The process was made harder by the lack of a proper Internet connection (due to my vacation setting: I only had available an unrealiable 3G connection accessed through wi-fi tethering).

So, after considering that if I was right I only had to change a byte in that struct array, I opted for the binary patching approach.
The C structs are usually compiled to the binaries in very simple and predictable way, and this wasn’t an exception: after a couple of two-bytes fields (idVendor and idProduct), we have a pointer to the name string constant describing the model (4 bytes on 32 bit ARM), and after that two one-byte fields, mapping and xtype, the first of which contains the value we need to change.

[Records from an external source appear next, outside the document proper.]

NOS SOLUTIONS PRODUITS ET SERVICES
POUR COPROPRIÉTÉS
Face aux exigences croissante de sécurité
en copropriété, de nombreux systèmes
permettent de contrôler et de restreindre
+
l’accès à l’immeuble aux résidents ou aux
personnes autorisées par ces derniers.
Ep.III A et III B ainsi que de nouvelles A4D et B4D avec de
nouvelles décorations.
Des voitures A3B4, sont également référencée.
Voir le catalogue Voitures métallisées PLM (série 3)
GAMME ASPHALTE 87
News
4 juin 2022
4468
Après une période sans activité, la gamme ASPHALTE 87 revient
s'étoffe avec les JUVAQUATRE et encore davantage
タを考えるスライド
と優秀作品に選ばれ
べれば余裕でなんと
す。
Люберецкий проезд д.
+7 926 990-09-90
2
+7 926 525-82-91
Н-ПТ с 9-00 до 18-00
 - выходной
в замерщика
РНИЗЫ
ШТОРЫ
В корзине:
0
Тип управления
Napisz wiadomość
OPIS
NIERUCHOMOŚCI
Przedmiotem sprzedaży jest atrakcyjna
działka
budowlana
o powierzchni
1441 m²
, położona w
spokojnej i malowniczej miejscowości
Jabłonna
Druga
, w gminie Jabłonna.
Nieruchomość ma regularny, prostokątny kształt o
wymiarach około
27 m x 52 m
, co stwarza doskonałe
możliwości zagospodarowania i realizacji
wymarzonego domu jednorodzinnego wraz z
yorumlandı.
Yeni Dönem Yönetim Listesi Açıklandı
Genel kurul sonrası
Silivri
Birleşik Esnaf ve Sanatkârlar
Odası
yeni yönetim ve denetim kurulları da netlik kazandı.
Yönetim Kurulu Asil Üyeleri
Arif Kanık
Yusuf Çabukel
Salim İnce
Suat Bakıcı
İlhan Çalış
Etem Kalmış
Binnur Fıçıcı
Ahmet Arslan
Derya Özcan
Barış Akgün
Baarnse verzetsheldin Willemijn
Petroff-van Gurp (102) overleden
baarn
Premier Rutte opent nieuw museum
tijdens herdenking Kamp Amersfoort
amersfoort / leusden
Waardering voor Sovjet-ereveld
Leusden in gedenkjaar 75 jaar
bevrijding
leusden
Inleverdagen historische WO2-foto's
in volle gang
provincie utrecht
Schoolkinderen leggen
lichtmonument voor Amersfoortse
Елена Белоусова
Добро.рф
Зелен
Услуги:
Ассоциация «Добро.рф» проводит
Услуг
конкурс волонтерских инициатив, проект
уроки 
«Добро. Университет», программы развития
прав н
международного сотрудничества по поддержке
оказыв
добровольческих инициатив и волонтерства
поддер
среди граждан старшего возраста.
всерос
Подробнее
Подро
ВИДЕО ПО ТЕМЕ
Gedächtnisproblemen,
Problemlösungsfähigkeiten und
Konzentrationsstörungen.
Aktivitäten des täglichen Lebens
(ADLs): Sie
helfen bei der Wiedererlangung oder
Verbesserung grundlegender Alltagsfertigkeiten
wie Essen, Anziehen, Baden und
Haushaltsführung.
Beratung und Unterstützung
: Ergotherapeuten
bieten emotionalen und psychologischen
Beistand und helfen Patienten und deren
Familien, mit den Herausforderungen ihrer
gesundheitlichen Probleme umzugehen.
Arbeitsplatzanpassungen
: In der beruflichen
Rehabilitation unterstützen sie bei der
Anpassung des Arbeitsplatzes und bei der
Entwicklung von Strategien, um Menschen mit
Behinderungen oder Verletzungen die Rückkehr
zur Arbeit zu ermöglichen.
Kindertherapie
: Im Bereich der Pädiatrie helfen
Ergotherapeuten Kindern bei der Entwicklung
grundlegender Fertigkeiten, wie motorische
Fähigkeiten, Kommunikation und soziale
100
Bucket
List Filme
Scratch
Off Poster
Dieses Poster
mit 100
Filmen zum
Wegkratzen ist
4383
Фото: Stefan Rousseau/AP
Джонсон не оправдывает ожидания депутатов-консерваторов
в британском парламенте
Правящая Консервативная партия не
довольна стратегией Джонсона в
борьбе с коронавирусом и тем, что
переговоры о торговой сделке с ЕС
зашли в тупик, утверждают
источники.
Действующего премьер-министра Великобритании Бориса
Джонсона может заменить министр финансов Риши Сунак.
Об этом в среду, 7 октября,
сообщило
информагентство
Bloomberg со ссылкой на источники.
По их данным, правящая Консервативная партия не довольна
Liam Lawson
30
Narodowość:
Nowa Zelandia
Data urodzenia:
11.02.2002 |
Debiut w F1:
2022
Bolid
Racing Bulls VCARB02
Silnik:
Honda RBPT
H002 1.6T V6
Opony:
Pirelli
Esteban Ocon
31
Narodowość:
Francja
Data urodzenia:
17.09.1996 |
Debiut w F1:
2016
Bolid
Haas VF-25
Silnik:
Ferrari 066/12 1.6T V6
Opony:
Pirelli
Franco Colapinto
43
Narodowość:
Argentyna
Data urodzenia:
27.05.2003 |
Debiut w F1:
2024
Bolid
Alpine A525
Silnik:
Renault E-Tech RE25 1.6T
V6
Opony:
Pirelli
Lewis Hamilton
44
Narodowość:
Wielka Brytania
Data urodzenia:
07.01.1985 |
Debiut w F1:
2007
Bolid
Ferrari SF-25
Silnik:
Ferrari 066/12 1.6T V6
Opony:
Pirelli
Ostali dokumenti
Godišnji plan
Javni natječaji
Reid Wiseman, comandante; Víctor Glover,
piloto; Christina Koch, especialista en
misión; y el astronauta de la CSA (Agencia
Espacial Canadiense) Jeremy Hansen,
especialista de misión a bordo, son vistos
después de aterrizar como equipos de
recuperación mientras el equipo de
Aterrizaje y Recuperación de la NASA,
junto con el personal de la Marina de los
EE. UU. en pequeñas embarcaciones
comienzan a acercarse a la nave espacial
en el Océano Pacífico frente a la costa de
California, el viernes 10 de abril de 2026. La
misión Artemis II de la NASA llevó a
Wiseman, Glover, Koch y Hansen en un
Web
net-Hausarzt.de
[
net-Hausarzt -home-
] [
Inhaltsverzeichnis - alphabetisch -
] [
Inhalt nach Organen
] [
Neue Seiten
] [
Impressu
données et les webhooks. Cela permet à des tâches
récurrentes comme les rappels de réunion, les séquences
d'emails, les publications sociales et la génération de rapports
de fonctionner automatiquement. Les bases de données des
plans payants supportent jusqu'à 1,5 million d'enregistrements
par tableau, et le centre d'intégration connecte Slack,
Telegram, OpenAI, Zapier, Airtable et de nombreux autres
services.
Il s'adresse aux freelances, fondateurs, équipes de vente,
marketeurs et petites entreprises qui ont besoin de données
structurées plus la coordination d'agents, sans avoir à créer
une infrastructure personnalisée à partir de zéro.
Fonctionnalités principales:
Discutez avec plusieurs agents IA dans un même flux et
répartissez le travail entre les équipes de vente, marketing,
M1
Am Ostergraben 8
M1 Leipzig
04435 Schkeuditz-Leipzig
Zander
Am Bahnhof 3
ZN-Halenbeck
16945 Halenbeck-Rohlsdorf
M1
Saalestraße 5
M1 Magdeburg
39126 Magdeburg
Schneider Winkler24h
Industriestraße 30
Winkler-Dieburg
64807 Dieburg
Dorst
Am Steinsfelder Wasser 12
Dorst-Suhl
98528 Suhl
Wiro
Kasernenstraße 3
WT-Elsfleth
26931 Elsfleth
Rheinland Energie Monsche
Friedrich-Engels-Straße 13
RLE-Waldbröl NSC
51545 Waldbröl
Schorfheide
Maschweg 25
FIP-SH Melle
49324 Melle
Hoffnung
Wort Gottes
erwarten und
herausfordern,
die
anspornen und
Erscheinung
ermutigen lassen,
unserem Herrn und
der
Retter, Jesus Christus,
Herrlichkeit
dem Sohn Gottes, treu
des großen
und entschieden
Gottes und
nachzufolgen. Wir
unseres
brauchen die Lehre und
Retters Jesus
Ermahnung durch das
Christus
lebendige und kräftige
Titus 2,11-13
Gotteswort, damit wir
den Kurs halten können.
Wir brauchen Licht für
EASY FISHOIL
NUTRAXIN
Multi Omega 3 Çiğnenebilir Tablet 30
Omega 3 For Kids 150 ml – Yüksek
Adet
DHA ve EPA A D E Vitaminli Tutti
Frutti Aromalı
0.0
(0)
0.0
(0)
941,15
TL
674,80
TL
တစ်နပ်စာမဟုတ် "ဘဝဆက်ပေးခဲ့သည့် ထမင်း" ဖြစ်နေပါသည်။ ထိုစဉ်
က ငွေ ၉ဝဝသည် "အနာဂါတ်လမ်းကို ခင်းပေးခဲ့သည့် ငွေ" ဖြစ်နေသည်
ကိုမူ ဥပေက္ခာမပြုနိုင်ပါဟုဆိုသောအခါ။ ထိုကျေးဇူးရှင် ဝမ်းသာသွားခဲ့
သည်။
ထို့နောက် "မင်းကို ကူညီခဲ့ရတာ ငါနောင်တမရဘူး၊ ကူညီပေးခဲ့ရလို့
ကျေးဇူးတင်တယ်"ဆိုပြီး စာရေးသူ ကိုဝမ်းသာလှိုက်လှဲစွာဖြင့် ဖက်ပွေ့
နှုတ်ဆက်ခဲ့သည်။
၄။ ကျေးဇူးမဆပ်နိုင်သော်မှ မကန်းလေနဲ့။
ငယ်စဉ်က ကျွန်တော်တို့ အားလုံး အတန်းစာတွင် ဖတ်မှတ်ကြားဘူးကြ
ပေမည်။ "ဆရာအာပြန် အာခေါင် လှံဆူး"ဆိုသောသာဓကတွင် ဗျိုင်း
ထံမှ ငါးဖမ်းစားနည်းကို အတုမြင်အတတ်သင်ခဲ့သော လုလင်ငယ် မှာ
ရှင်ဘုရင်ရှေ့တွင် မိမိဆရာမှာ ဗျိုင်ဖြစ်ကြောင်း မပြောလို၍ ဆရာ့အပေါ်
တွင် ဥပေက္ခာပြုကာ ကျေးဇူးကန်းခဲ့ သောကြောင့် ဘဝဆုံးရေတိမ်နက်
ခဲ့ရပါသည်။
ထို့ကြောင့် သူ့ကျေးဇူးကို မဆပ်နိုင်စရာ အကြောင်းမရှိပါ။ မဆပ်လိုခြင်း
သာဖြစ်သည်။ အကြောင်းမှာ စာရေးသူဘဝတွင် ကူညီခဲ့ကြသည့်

The flags used as values for the “mapping” field are so defined:

#define MAP_DPAD_TO_BUTTONS		(1 << 0)
#define MAP_TRIGGERS_TO_BUTTONS		(1 << 1)
#define MAP_STICKS_TO_NULL		(1 << 2)

...meaning that we're looking for a byte with value 0x00 in the original definition, and we need to change it to 0x02 (that is, 1 << 1).

The two bytes fields used for identification, 0x24c6 and 0x24c6, are a perfect candidate to search into the binary, after remembering to fix the byte ordering field by field: 0x24c6 gets compiled to C6 04 and 0x5000 to 00 50.

After firing and hex-editor on my version of xpad.ko, and searching for the hex string C6 24 00 50, I found out the binary translation of the Razer Atrox definition at offset 1CA8:

C6 24 00 50 D8 09 00 00 00 01
{ 0x24c6, 0x5000, "Razer Atrox Arcade Stick", 0, XTYPE_XBOX360 }

That needs to be patched to

C6 24 00 50 D8 09 00 00 02 01
{ 0x24c6, 0x5000, "Razer Atrox Arcade Stick", MAP_TRIGGERS_TO_BUTTONS, XTYPE_XBOX360 }
HxDen comparing the original xpad.ko and the patched one

HxDen comparing the original xpad.ko and the patched one

I did the simple modification with an hex-editor, replaced the original xpad.ko file with the patched one (in /lib/modules/3.18.11+/kernel/drivers/input/jostick/), rebooted, and the Razer Atrox buttons were all working nicely.

I submitted the patch to the Linux kernel tree following the standard procedure.